=== TASK PROMPT ===
Among the records that follow, how many lines include the string "gzip"? Only the number is wanted.

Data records
.....
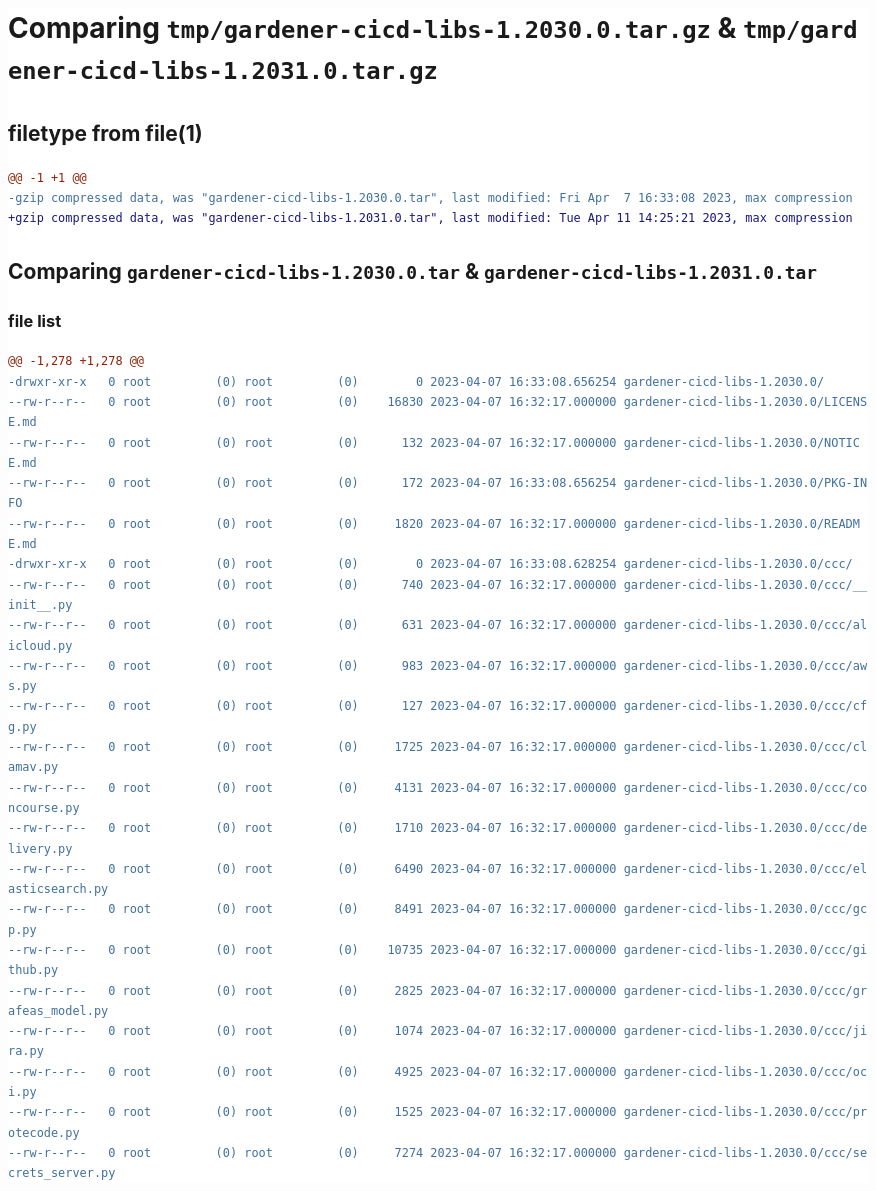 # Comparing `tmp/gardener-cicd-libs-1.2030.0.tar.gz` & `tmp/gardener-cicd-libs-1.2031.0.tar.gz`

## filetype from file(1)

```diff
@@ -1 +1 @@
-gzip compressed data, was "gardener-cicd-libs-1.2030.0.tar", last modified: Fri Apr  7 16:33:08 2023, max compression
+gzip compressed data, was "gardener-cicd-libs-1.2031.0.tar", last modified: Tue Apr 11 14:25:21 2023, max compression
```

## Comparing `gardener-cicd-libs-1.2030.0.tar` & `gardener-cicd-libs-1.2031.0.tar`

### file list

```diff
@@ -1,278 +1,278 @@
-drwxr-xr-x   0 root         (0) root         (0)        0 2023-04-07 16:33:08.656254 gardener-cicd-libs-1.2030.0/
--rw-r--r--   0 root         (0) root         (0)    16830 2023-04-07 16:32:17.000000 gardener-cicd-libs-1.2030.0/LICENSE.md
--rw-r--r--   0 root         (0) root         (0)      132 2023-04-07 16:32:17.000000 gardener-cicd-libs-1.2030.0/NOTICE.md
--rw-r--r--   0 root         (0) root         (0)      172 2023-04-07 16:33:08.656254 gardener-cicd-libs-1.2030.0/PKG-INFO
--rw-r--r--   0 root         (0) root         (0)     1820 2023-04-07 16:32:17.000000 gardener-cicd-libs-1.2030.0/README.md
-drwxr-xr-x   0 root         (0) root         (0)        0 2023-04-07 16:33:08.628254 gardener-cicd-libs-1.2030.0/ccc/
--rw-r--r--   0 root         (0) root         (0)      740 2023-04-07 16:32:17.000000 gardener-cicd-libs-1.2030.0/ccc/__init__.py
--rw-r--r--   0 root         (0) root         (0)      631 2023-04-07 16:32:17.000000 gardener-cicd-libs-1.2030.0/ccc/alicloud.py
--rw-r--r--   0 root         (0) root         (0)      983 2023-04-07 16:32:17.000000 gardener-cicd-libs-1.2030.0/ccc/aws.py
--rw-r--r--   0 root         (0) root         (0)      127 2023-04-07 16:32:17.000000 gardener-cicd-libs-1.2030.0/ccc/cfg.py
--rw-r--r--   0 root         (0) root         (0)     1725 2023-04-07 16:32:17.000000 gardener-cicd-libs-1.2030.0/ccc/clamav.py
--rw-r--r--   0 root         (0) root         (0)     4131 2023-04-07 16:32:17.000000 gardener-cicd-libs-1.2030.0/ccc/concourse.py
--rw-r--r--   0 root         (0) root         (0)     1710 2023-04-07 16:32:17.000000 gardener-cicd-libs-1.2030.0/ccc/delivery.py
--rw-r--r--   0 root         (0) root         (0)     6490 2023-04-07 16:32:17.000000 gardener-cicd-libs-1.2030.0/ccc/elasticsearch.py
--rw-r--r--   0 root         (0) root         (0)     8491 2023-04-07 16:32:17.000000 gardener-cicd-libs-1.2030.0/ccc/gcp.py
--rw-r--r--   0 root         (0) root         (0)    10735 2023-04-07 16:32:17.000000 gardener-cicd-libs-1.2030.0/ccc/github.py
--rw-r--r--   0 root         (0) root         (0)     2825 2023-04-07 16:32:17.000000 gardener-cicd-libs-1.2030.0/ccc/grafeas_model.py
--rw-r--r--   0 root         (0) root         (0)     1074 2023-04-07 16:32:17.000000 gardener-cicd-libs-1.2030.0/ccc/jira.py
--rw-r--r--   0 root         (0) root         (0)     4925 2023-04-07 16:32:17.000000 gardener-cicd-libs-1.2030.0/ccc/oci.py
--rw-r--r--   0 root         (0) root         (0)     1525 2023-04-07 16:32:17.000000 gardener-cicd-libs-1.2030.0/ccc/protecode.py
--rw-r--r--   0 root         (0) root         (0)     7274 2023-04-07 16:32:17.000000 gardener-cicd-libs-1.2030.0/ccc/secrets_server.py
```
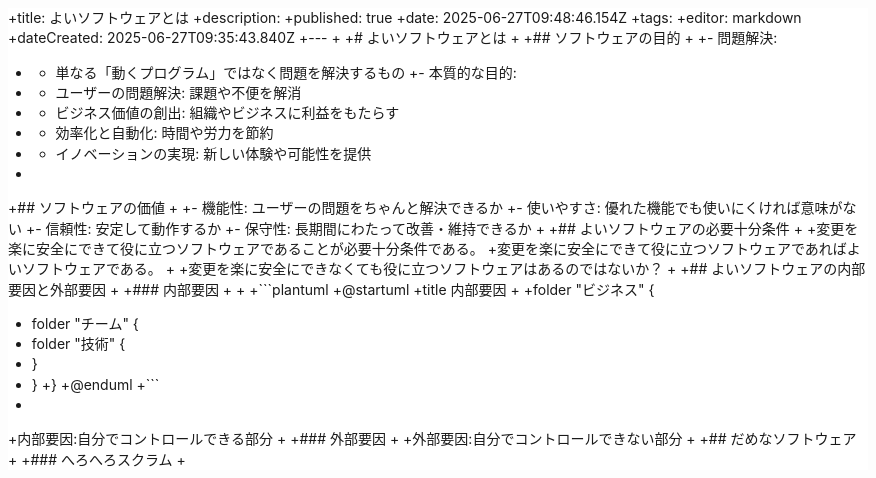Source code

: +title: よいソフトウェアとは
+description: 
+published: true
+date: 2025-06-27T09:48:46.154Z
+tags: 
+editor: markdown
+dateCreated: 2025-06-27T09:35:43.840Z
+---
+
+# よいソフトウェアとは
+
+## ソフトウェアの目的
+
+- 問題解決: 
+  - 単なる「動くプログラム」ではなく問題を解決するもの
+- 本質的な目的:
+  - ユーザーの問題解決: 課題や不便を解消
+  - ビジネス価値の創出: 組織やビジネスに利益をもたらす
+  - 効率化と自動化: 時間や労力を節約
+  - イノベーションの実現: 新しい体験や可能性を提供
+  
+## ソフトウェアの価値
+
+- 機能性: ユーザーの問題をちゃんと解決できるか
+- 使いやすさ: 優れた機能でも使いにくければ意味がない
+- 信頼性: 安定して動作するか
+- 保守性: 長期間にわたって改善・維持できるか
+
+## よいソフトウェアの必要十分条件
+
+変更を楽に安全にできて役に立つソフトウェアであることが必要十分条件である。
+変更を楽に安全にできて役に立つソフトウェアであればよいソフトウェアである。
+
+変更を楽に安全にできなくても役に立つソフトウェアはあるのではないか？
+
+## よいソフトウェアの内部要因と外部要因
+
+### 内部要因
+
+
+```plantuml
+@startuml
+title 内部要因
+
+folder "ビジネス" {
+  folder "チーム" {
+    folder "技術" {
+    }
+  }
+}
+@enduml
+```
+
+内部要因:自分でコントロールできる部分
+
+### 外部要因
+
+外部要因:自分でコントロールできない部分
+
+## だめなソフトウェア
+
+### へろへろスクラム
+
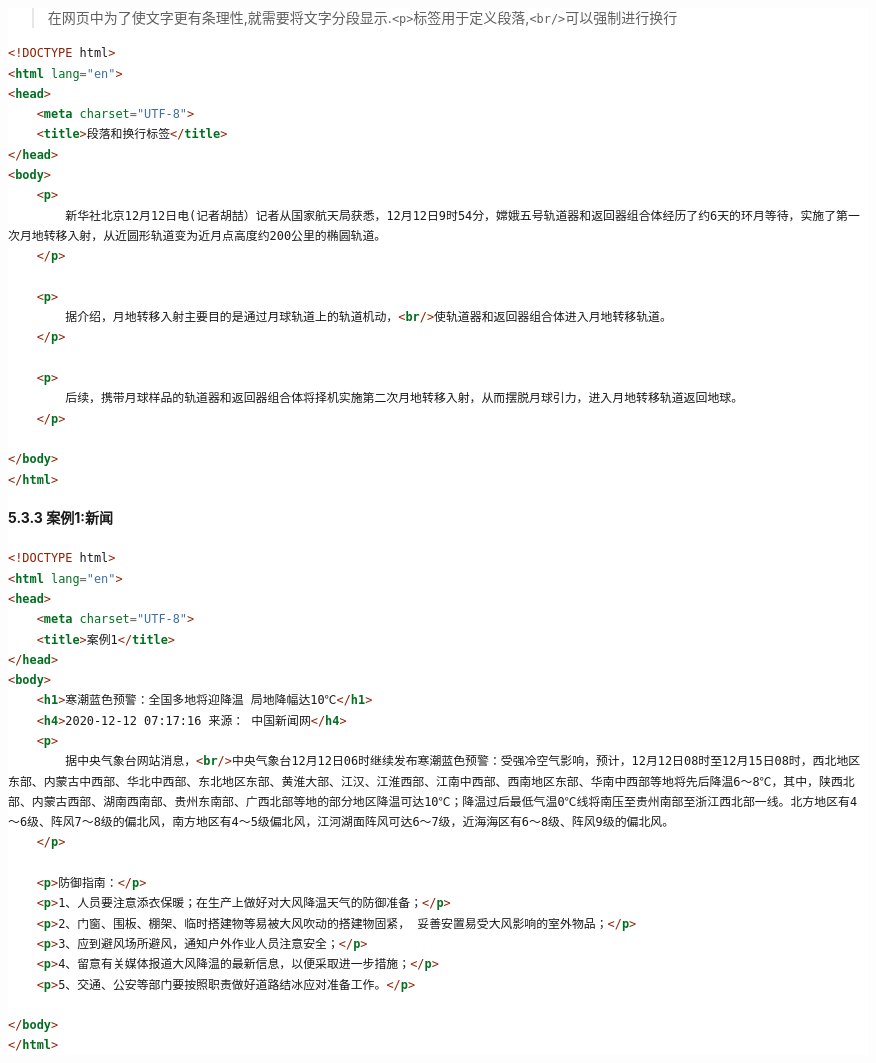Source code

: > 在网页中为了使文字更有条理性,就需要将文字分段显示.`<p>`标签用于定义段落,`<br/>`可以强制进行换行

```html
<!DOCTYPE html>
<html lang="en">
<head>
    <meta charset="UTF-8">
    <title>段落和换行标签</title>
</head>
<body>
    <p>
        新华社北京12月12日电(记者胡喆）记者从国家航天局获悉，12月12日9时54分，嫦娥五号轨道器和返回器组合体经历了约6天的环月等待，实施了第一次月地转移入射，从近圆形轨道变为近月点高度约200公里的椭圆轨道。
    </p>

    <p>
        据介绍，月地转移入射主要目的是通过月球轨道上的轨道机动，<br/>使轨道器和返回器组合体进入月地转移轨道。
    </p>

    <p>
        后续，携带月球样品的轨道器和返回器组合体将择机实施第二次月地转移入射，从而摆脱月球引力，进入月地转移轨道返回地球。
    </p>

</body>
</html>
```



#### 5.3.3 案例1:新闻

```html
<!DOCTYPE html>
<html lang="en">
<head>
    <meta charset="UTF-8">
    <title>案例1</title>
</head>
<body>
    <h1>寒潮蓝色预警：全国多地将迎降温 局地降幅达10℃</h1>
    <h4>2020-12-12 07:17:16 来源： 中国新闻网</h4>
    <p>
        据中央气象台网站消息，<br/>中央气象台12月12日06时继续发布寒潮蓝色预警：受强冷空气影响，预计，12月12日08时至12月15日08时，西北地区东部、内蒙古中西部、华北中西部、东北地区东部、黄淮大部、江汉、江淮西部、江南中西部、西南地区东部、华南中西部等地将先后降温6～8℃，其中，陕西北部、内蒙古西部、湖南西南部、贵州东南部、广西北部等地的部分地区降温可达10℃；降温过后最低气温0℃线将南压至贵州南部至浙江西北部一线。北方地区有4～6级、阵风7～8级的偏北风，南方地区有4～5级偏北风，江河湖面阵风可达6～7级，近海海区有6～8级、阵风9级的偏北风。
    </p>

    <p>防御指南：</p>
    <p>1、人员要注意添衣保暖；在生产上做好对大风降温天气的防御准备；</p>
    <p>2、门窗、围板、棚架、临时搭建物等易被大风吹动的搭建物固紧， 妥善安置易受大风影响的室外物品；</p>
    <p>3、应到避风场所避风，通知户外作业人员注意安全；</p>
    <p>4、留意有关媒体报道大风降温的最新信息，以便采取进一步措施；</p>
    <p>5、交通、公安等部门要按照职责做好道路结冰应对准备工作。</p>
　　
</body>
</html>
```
.....
=== RESULT ===
2